--- GOALS ---
- 1) Answer these questions from the stock plan excerpt, one line each:
(a) Before any annual increase, what is the aggregate maximum number of shares of Common Stock that may be issued under Stock Awards?
(b) On what day is the annual increase to the share reserve added?
(c) What happens to shares subject to stock appreciation rights exercised under the Plan?
- 2) Resume the stock plan excerpt after its last sentence, which concerns shares repurchased by the Company under an unvested share repurchase option.

--- EXCERPTED TEXT ---

§ §

4.   Shares Subject to the Plan.

     (a)  Share Reserve.  Subject to the provisions of Section 11 relating to
adjustments upon changes in stock, the stock that may be issued pursuant to
Stock Awards shall not exceed in the aggregate two million (2,000,000) shares of
Common Stock plus an annual increase to be added on the first day of the
Company's fiscal year beginning in 2000 equal to the least of the following
amounts (i) 500,000 shares; (ii) three percent (3)% of the Company's outstanding
shares on such date (rounded to the nearest whole share and calculated on a
fully diluted basis, that is assuming the exercise of all outstanding stock
options and warrants to purchase common stock) or (iii) an amount determined by
the Board.

     (b)  Reversion of Shares to the Share Reserve. If any Stock Award shall for
any reason expire or otherwise terminate, in whole or in part, without having
been exercised in full (or vested in the case of Restricted Stock), the stock
not acquired under such Stock Award shall revert to and again become available
for issuance under the Plan. Shares subject to stock appreciation rights
exercised in accordance with the Plan shall not be available for subsequent
issuance under the Plan. If any Common Stock acquired pursuant to the exercise
of an Option shall for any reason be repurchased by the Company under an
unvested share repurchase option provided under the Plan, the stock repurchased
by the Company under such repurchase option shall not revert to and again become
available for issuance under the Plan.

§ §

--- SUPPLIED INFORMATION ---
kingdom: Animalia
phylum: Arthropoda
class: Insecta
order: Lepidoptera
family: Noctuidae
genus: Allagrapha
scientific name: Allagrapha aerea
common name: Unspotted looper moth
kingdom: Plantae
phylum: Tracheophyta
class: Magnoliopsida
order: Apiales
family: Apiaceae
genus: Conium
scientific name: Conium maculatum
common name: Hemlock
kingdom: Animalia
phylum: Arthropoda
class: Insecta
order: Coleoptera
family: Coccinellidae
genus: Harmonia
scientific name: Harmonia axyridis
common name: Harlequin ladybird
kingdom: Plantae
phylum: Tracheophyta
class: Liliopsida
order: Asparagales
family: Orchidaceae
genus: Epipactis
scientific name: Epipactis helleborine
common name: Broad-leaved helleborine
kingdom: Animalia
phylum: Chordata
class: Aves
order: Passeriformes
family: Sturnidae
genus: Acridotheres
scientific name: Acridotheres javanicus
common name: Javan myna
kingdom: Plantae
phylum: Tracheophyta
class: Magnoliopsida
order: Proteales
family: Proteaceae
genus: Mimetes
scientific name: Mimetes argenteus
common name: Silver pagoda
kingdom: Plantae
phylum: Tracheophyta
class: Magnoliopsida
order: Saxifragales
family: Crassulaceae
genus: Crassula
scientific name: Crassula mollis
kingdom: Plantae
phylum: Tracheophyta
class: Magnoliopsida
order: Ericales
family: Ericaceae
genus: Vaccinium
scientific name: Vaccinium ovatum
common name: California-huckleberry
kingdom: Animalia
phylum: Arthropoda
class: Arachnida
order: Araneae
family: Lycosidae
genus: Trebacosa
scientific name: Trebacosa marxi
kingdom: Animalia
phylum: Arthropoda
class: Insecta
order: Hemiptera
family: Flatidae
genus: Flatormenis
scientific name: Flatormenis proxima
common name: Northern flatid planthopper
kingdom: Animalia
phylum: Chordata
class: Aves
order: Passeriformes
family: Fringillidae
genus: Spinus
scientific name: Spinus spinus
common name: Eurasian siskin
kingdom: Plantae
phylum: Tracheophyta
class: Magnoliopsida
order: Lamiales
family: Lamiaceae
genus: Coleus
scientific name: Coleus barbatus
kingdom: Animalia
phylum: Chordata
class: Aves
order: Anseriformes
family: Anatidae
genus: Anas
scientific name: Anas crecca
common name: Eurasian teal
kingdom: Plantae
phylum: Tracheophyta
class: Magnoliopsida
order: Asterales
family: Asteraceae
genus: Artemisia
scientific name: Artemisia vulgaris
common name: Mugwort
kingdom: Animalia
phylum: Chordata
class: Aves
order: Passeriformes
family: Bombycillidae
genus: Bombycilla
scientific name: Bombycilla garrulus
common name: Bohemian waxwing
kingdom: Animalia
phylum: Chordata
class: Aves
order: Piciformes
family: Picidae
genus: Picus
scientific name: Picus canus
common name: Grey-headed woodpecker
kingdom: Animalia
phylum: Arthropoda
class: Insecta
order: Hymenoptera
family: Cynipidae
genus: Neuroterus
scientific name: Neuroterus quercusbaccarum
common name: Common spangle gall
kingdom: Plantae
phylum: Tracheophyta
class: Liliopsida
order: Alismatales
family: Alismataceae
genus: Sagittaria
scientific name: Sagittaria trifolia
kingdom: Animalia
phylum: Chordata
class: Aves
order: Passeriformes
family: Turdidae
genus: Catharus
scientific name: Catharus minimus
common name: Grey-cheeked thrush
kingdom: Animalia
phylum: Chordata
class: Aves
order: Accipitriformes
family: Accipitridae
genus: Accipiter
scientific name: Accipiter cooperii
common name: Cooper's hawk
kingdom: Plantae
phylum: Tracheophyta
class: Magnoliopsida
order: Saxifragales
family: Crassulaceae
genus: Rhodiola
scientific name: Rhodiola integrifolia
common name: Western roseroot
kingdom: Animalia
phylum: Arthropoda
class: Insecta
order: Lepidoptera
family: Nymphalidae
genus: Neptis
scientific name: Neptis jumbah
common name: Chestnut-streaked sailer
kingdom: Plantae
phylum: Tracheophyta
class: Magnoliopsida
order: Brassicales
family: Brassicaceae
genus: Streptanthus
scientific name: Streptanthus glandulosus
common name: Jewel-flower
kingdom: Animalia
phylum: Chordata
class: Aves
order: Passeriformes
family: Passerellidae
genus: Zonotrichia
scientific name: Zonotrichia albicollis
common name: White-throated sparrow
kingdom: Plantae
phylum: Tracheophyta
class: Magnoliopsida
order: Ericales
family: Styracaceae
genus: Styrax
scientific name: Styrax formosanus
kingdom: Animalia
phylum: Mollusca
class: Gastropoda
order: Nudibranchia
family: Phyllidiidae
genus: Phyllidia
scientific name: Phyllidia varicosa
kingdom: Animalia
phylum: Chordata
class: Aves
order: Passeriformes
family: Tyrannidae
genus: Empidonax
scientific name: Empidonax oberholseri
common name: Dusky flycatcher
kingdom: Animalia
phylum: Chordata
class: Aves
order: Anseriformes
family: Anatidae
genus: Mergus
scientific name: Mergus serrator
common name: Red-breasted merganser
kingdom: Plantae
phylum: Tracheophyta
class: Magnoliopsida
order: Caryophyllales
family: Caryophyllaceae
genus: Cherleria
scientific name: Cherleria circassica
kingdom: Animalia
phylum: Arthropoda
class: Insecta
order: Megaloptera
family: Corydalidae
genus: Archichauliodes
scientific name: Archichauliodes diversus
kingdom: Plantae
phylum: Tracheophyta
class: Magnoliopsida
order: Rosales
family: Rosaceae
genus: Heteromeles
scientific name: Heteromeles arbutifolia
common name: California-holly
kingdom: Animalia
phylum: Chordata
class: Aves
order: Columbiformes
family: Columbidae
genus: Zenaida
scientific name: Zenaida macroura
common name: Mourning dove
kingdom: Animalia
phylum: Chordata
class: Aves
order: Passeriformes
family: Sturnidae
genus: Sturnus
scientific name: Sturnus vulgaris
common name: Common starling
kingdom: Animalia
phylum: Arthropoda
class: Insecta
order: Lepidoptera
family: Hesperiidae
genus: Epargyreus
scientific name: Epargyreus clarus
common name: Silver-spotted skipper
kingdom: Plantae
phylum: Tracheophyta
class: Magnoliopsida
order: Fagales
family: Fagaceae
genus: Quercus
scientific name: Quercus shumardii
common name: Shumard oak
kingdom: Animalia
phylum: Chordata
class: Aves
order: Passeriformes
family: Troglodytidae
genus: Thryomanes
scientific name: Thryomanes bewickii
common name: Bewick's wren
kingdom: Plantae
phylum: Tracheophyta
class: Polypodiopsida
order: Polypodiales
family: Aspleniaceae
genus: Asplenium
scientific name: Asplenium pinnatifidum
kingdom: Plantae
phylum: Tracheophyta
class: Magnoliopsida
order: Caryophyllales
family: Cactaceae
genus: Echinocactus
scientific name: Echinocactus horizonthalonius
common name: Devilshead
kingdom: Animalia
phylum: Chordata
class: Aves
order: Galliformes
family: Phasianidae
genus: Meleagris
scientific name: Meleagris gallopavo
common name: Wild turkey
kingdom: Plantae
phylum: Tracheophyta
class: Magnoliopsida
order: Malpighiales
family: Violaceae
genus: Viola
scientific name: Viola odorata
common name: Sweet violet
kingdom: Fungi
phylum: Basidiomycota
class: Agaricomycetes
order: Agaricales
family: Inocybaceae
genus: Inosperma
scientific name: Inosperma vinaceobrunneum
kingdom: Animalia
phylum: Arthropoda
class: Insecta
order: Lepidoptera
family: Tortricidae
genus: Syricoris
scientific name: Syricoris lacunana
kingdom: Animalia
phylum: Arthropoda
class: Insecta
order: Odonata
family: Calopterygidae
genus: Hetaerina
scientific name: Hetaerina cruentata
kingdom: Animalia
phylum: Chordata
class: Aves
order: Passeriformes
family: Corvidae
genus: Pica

§ §

--- OUTPUTS IN ORDER ---
- 1)
(a) Two million (2,000,000) shares.
(b) The first day of the Company's fiscal year, beginning in 2000.
(c) They are not available for later issuance under the Plan.

- 2)
     (c)  Source of Shares. The stock subject to the Plan may be unissued shares
or reacquired shares, bought on the market or otherwise.

                                       5
<PAGE>

     (d)  Share Reserve Limitation. To the extent required by Section 260.140.45
of Title 10 of the California Code of Regulations, the total number of shares of
Common Stock issuable upon exercise of all outstanding Options and the total
number of shares of Common Stock provided for under any stock bonus or similar
plan of the Company shall not exceed the applicable percentage as calculated in
accordance with the conditions and exclusions of Section 260.140.45 of Title 10
of the California Code of Regulations, based on the shares of Common Stock of
the Company that are outstanding at the time the calculation is made.

5.   Eligibility.

     (a)  Eligibility for Specific Stock Awards.  Incentive Stock Options may be
granted only to Employees.  Stock Awards other than Incentive Stock Options may
be granted to Employees, Directors and Consultants.

     (b)  Ten Percent Stockholders.

          (i)   No Ten Percent Stockholder shall be eligible for the grant of an
Incentive Stock Option unless the exercise price of such Option is at least one
hundred ten percent (110%) of the Fair Market Value of the Common Stock at the
date of grant and the Option is not exercisable after the expiration of five (5)
years from the date of grant.

          (ii)  A Ten Percent Stockholder shall not be granted a Nonstatutory
Stock Option unless the exercise price of such Option is at least (i) one
hundred ten percent (110%) of the Fair Market Value of the Common Stock at the
date of grant or (ii) such lower percentage of the Fair Market Value of the
Common Stock at the date of grant as is permitted by Section 260.140.41 of Title
10 of the California Code of Regulations at the time of the grant of the Option.

          (iii) A Ten Percent Stockholder shall not be granted a restricted
stock award unless the purchase price of the restricted stock is at least (i)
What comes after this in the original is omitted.